Monitoring

Being able to monitor your systems is the first step in being able to manage them. NVIDIA provides some very useful command line tools that can be used specifically for monitoring the GPUs.

DCGM

NVIDIA Data Center GPU Manager™ (DCGM) simplifies GPU administration in the data center. It improves resource reliability and uptime, automates administrative tasks, and helps drive overall infrastructure efficiency. It can perform the following tasks with very low overhead on the appliance.
  • Active health monitoring
  • Diagnostics
  • System validation
  • Policies
  • Power and clock management
  • Group configuration and accounting

The DCGM Toolkit comes with a User Guide that explains how to use the command-line tool called dcgmi, as well as an API Guide (there is no GUI with DCGM). In addition to the command-line tool, DCGM also comes with headers and libraries for writing your own tools in Python or C.

Rather than treat each GPU as a separate resource, DCGM allows you to group them and then apply policies or tuning options to the group. This also includes being able to run diagnostics on the group.

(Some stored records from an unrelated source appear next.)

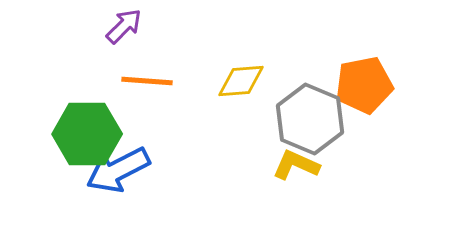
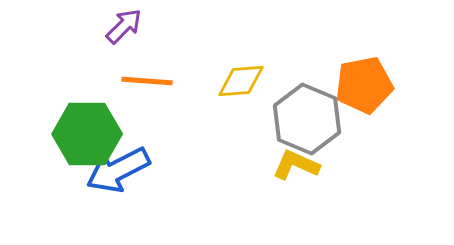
gray hexagon: moved 3 px left
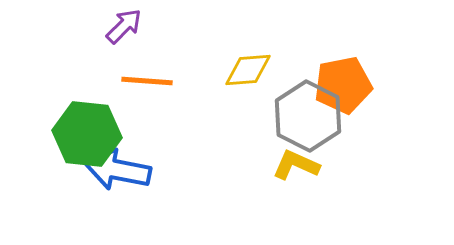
yellow diamond: moved 7 px right, 11 px up
orange pentagon: moved 21 px left
gray hexagon: moved 1 px right, 3 px up; rotated 4 degrees clockwise
green hexagon: rotated 6 degrees clockwise
blue arrow: rotated 38 degrees clockwise
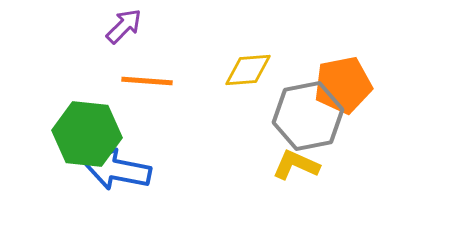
gray hexagon: rotated 22 degrees clockwise
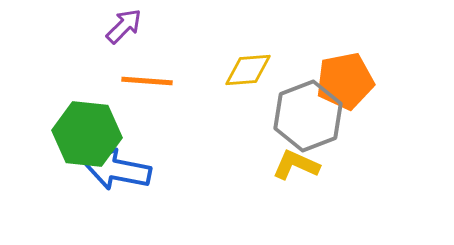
orange pentagon: moved 2 px right, 4 px up
gray hexagon: rotated 10 degrees counterclockwise
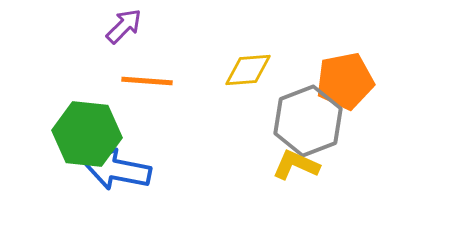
gray hexagon: moved 5 px down
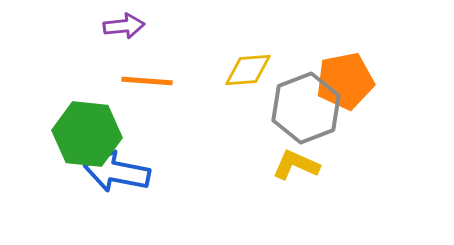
purple arrow: rotated 39 degrees clockwise
gray hexagon: moved 2 px left, 13 px up
blue arrow: moved 1 px left, 2 px down
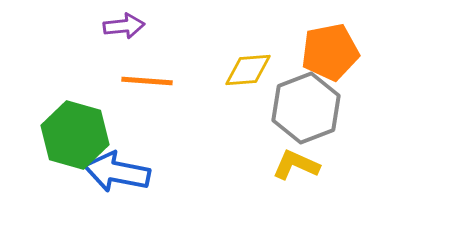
orange pentagon: moved 15 px left, 29 px up
green hexagon: moved 12 px left, 1 px down; rotated 10 degrees clockwise
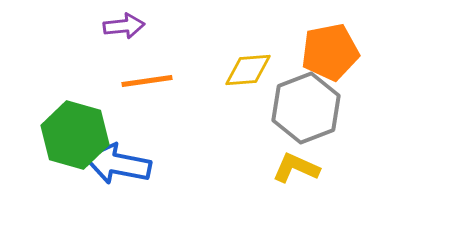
orange line: rotated 12 degrees counterclockwise
yellow L-shape: moved 3 px down
blue arrow: moved 1 px right, 8 px up
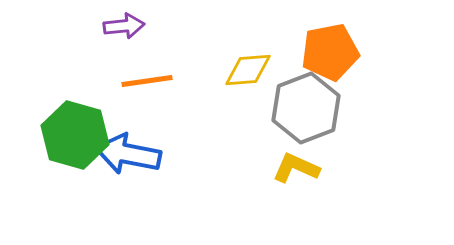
blue arrow: moved 10 px right, 10 px up
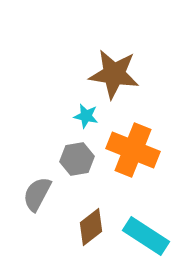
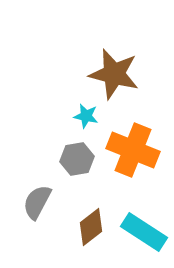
brown star: rotated 6 degrees clockwise
gray semicircle: moved 8 px down
cyan rectangle: moved 2 px left, 4 px up
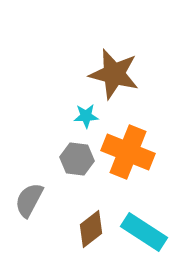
cyan star: rotated 15 degrees counterclockwise
orange cross: moved 5 px left, 2 px down
gray hexagon: rotated 16 degrees clockwise
gray semicircle: moved 8 px left, 2 px up
brown diamond: moved 2 px down
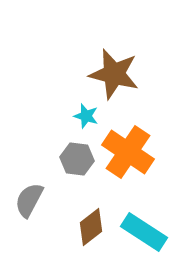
cyan star: rotated 20 degrees clockwise
orange cross: rotated 12 degrees clockwise
brown diamond: moved 2 px up
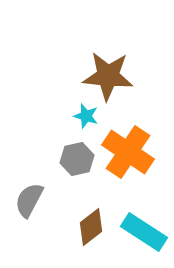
brown star: moved 6 px left, 2 px down; rotated 9 degrees counterclockwise
gray hexagon: rotated 20 degrees counterclockwise
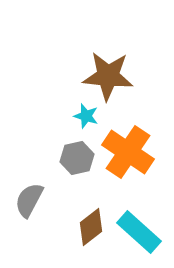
gray hexagon: moved 1 px up
cyan rectangle: moved 5 px left; rotated 9 degrees clockwise
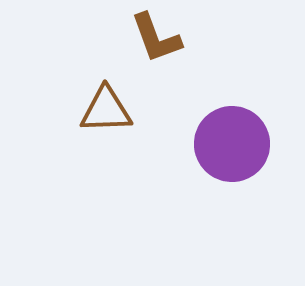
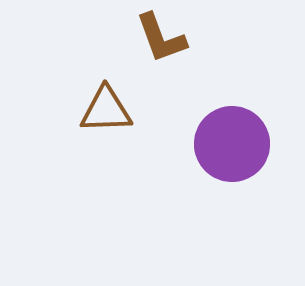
brown L-shape: moved 5 px right
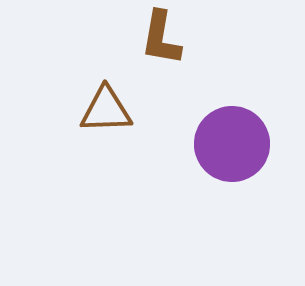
brown L-shape: rotated 30 degrees clockwise
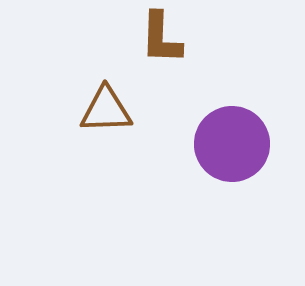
brown L-shape: rotated 8 degrees counterclockwise
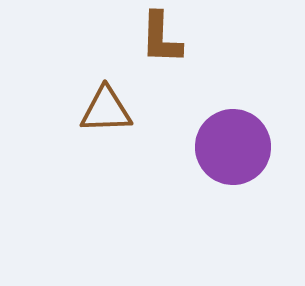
purple circle: moved 1 px right, 3 px down
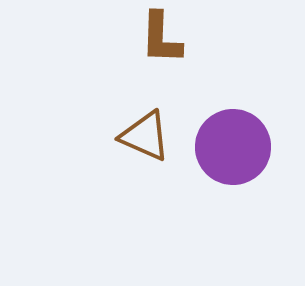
brown triangle: moved 39 px right, 26 px down; rotated 26 degrees clockwise
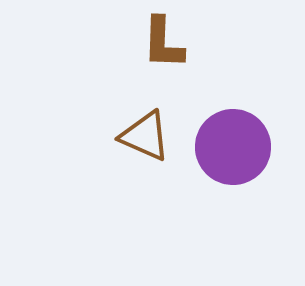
brown L-shape: moved 2 px right, 5 px down
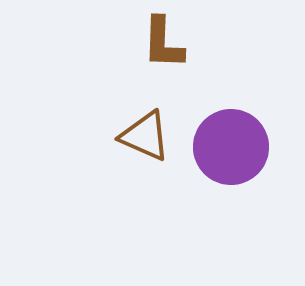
purple circle: moved 2 px left
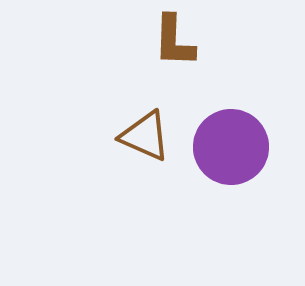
brown L-shape: moved 11 px right, 2 px up
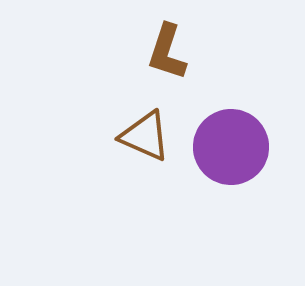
brown L-shape: moved 7 px left, 11 px down; rotated 16 degrees clockwise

There are several best practices for using DCGM with the DGX appliances. The first is that the command line tool can run diagnostics on the GPUs. You could create a simple cron job on the DGX to check the GPUs and store the results either into a simple flat file or into a simple database.

There are three levels of diagnostics that can be run starting with level 1.
  • Level 1 runs in just a few seconds.
  • Level 3 takes about 4 minutes to run. An example of the output from running a level 3 diagnostic is below.
    Figure 1. Levels of diagnostics

    Levels of diagnostics

It is fairly easy to parse this output looking for Error in the output. You can easily send an email or raise some other alert if an Error is discovered.

A second best practice for utilizing DCGM is if you have a resource manager (in other words, a job scheduler) installed. Before the user’s job is run, the resource manager can usually perform what is termed a prologue. That is, any system calls before the user’s job is executed. This is a good place to run a quick diagnostic and also use DCGM to start gathering statistics on the job. Below is an example of statistics gathering for a particular job:

Figure 2. Statistics gathering

Statistics gathering

When the user’s job is complete, the resource manager can run something called an epilogue. This is a place where the system can run some system calls for doing such things as cleaning up the environment or summarizing the results of the run including the GPU stats as from the above command. Consult the user’s guide to learn more about stats with DCGM.

If you create a set of prologue and epilogue scripts that run diagnostics you might want to consider storing the results in a flat file or a simple database. This allows you to keep a history of the diagnostics of the GPUs so you can pinpoint any issues (if there are any).

A third way to effectively use DCGM is to combine it with a parallel shell tool such as pdsh. With a parallel shell you can run the same command across all of the nodes in a cluster or a specific subset of nodes. You can use it to run dcgmi to run diagnostics across several DGX appliances or a combination of DGX appliances and non-GPU enabled systems. You can easily capture this output and store it in a flat file or a database. Then you can parse the output and create warnings or emails based on the output.

Having all of this diagnostic output is also an excellent source of information for creating reports regarding topics such as utilization.

For more information about DCGM, see NVIDIA Data Center GPU Manager Simplifies Cluster Administration.

Using ctop For Monitoring

Containers can make monitoring a little more challenging than the classic system monitoring. One of the classic tools used by system administrators is top. By default, top displays the load on the system as well as the ordered list of processes on the system.

There is a top-like tool for Docker containers and runC, named ctop. It lists real-time metrics for more than one container and is easy to install and update the resource usage for the running containers.
Attention: ctop runs on a single DGX-1 system only. Most likely you will have to log into the specific node and run ctop. A best practice is to use tmux and create a pane for ctop for each DGX appliance if the number of systems is fairly small (approximately less than 10).

Monitoring A Specific DGX Using nvidia-smi

As previously discussed, DCGM is a great tool for monitoring GPUs across multiple nodes. Sometimes, a system administrator may want to monitor a specific DGX system in real-time. An easy way to do this is to login into the DGX and run nvidia-smi in conjunction with the watch command.

For example, you could run the command watch -n 1 nvidia-smi that runs the nvidia-smi command every second (-n 1 means to run the command with 1 second intervals). You could also add the -d option to watch so that it highlights changes or differences since the last time it was run. This allows you to easily see what has changed.

Just like ctop, you can use nvidia-smi and watch in a pane in a tmux terminal to keep an eye on a relatively small number of DGX servers.